ACTIVITY —
Render the rows from the beginning through the line containing "formación suplementaria a cualquier estudio", inclusive, as a Markdown table. Use the columns Row and Line: Row holds a row number and Line holds the line, with blank lines omitted.

AVAILABLE DATA Start Marker

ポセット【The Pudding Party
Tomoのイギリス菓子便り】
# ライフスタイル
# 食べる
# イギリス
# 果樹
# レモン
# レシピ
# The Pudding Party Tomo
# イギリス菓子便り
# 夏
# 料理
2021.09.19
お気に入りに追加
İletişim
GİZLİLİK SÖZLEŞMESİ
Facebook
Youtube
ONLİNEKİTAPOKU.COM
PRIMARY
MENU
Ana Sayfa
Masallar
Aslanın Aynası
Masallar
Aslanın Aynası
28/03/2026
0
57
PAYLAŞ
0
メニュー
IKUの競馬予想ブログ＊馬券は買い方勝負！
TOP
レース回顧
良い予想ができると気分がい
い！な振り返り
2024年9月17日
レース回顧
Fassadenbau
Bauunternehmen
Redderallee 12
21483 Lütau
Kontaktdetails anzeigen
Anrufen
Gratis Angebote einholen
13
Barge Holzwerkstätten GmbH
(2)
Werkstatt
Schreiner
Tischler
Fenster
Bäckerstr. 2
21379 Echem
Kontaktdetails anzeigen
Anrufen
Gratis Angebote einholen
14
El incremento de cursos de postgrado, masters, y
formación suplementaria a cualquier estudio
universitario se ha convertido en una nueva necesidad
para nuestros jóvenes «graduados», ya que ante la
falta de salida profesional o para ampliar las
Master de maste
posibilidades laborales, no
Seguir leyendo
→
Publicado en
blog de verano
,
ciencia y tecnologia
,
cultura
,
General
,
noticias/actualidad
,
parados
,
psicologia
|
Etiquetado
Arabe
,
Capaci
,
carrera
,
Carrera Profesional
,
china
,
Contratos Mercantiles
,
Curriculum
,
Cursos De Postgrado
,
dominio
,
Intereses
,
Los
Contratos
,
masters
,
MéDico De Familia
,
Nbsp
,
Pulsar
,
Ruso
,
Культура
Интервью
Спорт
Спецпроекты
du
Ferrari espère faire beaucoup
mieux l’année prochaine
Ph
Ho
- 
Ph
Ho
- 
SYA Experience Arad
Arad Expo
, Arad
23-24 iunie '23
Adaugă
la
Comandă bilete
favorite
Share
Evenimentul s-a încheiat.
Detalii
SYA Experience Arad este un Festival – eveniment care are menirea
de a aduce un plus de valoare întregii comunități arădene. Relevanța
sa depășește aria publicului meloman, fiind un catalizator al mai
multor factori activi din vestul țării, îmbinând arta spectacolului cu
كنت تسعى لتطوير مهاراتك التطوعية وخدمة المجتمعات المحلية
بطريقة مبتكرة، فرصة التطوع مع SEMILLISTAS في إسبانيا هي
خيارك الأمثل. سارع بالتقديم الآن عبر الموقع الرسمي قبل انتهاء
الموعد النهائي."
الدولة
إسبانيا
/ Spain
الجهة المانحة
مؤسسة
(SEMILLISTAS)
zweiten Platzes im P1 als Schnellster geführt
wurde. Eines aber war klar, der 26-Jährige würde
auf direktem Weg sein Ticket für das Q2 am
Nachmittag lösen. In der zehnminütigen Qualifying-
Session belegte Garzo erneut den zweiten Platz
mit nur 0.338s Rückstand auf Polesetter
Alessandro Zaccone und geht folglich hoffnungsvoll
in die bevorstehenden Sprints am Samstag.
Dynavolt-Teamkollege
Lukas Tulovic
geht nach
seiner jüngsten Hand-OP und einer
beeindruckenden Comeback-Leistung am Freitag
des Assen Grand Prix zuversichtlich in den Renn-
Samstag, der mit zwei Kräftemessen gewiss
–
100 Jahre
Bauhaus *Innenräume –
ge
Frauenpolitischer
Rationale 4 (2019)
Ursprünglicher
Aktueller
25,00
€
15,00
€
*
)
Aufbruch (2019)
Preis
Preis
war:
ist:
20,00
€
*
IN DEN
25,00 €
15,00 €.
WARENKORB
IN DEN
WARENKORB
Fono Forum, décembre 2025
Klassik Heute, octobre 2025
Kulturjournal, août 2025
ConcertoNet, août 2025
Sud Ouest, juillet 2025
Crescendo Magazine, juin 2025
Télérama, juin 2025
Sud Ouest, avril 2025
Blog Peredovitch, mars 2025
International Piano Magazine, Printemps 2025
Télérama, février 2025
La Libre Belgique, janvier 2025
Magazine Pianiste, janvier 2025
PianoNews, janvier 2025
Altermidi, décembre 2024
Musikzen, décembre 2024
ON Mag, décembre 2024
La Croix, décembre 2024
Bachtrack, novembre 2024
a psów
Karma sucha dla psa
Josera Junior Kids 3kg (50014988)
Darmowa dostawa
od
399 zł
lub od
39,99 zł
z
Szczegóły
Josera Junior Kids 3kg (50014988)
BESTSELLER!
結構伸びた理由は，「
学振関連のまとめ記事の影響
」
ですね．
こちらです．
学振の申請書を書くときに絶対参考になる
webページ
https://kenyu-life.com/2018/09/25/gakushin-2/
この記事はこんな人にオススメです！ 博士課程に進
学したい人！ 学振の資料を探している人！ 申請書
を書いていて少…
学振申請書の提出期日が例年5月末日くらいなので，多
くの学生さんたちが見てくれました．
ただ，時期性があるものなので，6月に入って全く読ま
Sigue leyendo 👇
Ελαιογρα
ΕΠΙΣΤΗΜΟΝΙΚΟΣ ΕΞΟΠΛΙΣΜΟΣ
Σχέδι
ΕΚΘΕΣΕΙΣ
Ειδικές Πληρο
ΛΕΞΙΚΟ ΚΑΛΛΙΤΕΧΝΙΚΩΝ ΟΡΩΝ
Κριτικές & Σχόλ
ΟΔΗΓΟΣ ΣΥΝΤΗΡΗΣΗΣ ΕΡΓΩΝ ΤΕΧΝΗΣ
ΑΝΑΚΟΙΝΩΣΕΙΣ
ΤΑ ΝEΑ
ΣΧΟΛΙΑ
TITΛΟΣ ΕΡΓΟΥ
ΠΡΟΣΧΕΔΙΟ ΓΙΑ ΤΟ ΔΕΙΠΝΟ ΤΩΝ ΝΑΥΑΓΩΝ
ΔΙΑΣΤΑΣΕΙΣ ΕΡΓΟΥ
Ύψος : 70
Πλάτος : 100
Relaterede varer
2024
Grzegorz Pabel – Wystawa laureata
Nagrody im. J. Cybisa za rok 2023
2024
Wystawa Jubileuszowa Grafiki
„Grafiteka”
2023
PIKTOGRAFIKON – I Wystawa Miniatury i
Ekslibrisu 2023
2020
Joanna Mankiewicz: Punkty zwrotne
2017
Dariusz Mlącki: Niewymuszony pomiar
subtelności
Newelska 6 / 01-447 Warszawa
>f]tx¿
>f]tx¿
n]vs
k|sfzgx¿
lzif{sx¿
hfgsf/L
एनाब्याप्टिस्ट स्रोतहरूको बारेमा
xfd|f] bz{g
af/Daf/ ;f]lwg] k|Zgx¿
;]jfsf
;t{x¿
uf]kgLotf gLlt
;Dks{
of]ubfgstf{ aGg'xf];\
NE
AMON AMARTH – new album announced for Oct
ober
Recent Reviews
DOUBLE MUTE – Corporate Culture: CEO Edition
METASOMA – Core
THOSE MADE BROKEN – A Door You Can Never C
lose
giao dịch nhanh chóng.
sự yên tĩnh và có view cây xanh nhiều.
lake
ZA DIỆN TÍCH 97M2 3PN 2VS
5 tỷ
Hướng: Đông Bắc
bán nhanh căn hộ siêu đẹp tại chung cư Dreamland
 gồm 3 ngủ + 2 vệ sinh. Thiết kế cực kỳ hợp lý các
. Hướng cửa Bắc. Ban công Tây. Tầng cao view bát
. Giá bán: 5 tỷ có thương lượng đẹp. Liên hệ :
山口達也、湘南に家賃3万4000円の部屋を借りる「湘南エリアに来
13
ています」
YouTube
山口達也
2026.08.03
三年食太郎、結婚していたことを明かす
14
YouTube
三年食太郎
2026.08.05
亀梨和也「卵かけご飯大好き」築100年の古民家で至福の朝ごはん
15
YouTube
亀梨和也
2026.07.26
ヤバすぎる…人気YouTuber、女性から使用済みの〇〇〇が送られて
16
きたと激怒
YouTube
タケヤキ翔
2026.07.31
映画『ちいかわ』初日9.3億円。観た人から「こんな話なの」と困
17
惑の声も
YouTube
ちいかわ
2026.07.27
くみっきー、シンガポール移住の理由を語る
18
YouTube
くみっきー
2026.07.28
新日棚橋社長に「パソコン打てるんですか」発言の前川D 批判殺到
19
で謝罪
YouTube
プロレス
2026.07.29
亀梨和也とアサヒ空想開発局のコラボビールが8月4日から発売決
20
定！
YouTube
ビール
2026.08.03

AVAILABLE DATA End Marker

ANSWER —
| Row | Line |
|---|---|
| 1 | ポセット【The Pudding Party |
| 2 | Tomoのイギリス菓子便り】 |
| 3 | # ライフスタイル |
| 4 | # 食べる |
| 5 | # イギリス |
| 6 | # 果樹 |
| 7 | # レモン |
| 8 | # レシピ |
| 9 | # The Pudding Party Tomo |
| 10 | # イギリス菓子便り |
| 11 | # 夏 |
| 12 | # 料理 |
| 13 | 2021.09.19 |
| 14 | お気に入りに追加 |
| 15 | İletişim |
| 16 | GİZLİLİK SÖZLEŞMESİ |
| 17 | Facebook |
| 18 | Youtube |
| 19 | ONLİNEKİTAPOKU.COM |
| 20 | PRIMARY |
| 21 | MENU |
| 22 | Ana Sayfa |
| 23 | Masallar |
| 24 | Aslanın Aynası |
| 25 | Masallar |
| 26 | Aslanın Aynası |
| 27 | 28/03/2026 |
| 28 | 0 |
| 29 | 57 |
| 30 | PAYLAŞ |
| 31 | 0 |
| 32 | メニュー |
| 33 | IKUの競馬予想ブログ＊馬券は買い方勝負！ |
| 34 | TOP |
| 35 | レース回顧 |
| 36 | 良い予想ができると気分がい |
| 37 | い！な振り返り |
| 38 | 2024年9月17日 |
| 39 | レース回顧 |
| 40 | Fassadenbau |
| 41 | Bauunternehmen |
| 42 | Redderallee 12 |
| 43 | 21483 Lütau |
| 44 | Kontaktdetails anzeigen |
| 45 | Anrufen |
| 46 | Gratis Angebote einholen |
| 47 | 13 |
| 48 | Barge Holzwerkstätten GmbH |
| 49 | (2) |
| 50 | Werkstatt |
| 51 | Schreiner |
| 52 | Tischler |
| 53 | Fenster |
| 54 | Bäckerstr. 2 |
| 55 | 21379 Echem |
| 56 | Kontaktdetails anzeigen |
| 57 | Anrufen |
| 58 | Gratis Angebote einholen |
| 59 | 14 |
| 60 | El incremento de cursos de postgrado, masters, y |
| 61 | formación suplementaria a cualquier estudio |